I got a fresh drawsheet, under and upper sheets, and blankets from the bedding cupboard. I said, We pull every layer smooth and crisp, see, so there’ll be no wrinkles to hurt Mrs. Noonan’s skin.

Bridie Sweeney nodded.

As I helped Ita Noonan in, she heaved a breath and cried, Such malarkey!

The newcomer asked, What is?

I shook my head.

Her face froze. Sorry—am I not allowed to talk to them?

I smiled. I only meant, don’t worry if Mrs. Noonan makes odd remarks. I tapped my scalp and said, A high temperature can rattle the pot.

I wound one shawl around the sick woman’s shoulders and draped another over the back of her head to keep draughts off.

Ita Noonan swatted at the air with her sipping cup. Awful yahoos, left my delph in smithereens!

Did they now? Bridie Sweeney fixed the pillows.

The young woman had a nice bedside manner, I decided; that couldn’t be taught.

I pushed the ball of soiled bedding down into the laundry bucket and jerked my thumb towards the passage. This goes down the chute—the one marked Laundry, not Incinerator.

Bridie Sweeney hurried out with the bucket.

Delia Garrett asked, Did that girl just walk in here off the street?

Well, if Sister Luke recommended her…

A snort.

We’re so short-staffed that I’ll gladly accept any help, Mrs. Garrett.

She muttered into her magazine, I never said you shouldn’t.

When Bridie Sweeney came back in, I took her through the distinctions between various gauze dressings (squares, balls, six-foot strips in tins), flax-tow swabs, single-use cloths, ligatures, and catgut.

The actual guts of cats?

Sheep, actually. I don’t know why it’s called that, I admitted.

She beamed around her. So these ladies are here for you to cure their grippe?

I let out a breath. I only wish I knew how to do that, but there’s no cure as such. The thing has to run its course.

For how long?

Days or weeks. (I was trying not to think of those it killed with little warning, in the street or on their own floorboards.) Or it can linger for months, I admitted. To be perfectly frank, it’s a toss-up. All we can do is keep them warm and rested, fed and watered, so they can put what force they have into beating this flu.

My young helper seemed fascinated. She said under her breath, Why’s Mrs. Noonan that colour?

Ah, here was something simple I could teach. I told her, They go dark in the face if they’re not getting quite enough oxygen into their blood. It’s called cyanosis, after cyan—the shade of blue.

She’s not blue, though, said Bridie Sweeney. More like scarlet.

Well, I said, it starts with a light red you might mistake for a healthy flush. If the patient gets worse, her cheeks go rather mahogany. (I thought of the turning of the leaves in autumn.) In a more severe case, the brown might be followed by lavender in the lips. Cheeks and ears and even fingertips can become quite blue as the patient’s starved of air.

Horrible!

I remembered to turn to the other patient and say, Don’t worry, Mrs.
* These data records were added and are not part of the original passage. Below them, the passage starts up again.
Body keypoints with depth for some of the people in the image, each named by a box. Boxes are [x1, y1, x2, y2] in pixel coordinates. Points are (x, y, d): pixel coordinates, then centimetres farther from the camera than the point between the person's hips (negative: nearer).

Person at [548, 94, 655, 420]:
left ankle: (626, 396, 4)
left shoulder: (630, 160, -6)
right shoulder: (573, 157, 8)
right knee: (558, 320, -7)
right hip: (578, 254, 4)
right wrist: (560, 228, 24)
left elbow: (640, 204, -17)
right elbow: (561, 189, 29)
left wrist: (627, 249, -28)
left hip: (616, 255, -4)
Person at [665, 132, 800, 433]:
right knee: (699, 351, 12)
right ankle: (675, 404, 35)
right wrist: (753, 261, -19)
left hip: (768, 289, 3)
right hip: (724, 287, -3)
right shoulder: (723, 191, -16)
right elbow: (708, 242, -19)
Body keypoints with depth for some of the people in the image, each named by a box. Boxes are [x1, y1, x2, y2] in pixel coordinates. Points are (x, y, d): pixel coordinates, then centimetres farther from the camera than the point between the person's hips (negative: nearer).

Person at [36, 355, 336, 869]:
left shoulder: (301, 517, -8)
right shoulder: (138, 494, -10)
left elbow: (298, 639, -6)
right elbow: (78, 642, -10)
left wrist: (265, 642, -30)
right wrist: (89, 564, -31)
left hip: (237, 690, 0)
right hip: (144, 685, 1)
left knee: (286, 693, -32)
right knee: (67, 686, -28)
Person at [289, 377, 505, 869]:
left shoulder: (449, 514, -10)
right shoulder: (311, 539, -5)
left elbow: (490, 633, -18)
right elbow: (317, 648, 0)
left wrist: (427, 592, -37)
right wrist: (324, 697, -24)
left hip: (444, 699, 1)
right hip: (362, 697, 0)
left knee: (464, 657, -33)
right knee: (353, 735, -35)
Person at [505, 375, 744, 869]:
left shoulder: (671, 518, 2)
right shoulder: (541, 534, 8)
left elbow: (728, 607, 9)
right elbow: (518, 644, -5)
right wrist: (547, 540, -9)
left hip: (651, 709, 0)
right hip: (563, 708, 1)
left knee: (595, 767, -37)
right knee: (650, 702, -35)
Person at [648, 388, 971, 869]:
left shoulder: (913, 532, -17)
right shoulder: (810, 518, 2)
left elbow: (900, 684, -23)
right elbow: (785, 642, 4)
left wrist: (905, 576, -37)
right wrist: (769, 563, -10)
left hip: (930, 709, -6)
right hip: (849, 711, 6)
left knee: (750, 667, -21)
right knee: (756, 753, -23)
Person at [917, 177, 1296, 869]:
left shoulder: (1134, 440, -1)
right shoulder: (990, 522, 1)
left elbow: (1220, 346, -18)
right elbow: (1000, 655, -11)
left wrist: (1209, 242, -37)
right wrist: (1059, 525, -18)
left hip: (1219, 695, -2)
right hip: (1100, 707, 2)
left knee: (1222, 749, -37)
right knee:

Garrett, you’re not in the least cyanotic.

She gave a little shudder at the idea.

Bridie Sweeney asked, Is blue as far as it goes?

I shook my head. I’ve seen it darken to violet, purple, until they’re quite black in the face.

(Nurse Cavanagh’s fallen Anonymous this morning, as dark as cinders by the time she ran up to him in the street.)

It’s like a secret code, Bridie Sweeney said with pleasure. Red to brown to blue to black.

Actually, in our training, we made…

I wondered if she’d know the word mnemonic. Or alliterative.

…little reminders to commit medical facts to memory, I told her.

Like what?

Well…the four Ts that can cause postpartum haemorrhage—bleeding after birth—are tissue, tone, trauma, thrombocytopenia.

You know an awful lot, Nurse Power.

I gave the young woman a tour of the other shelves and cupboards. If I hand you a metal instrument that’s been used, you can take for granted that I want it sterilised, Miss Sweeney. Lower it into this pot of boiling water with these tongs here and leave it for ten minutes by your watch.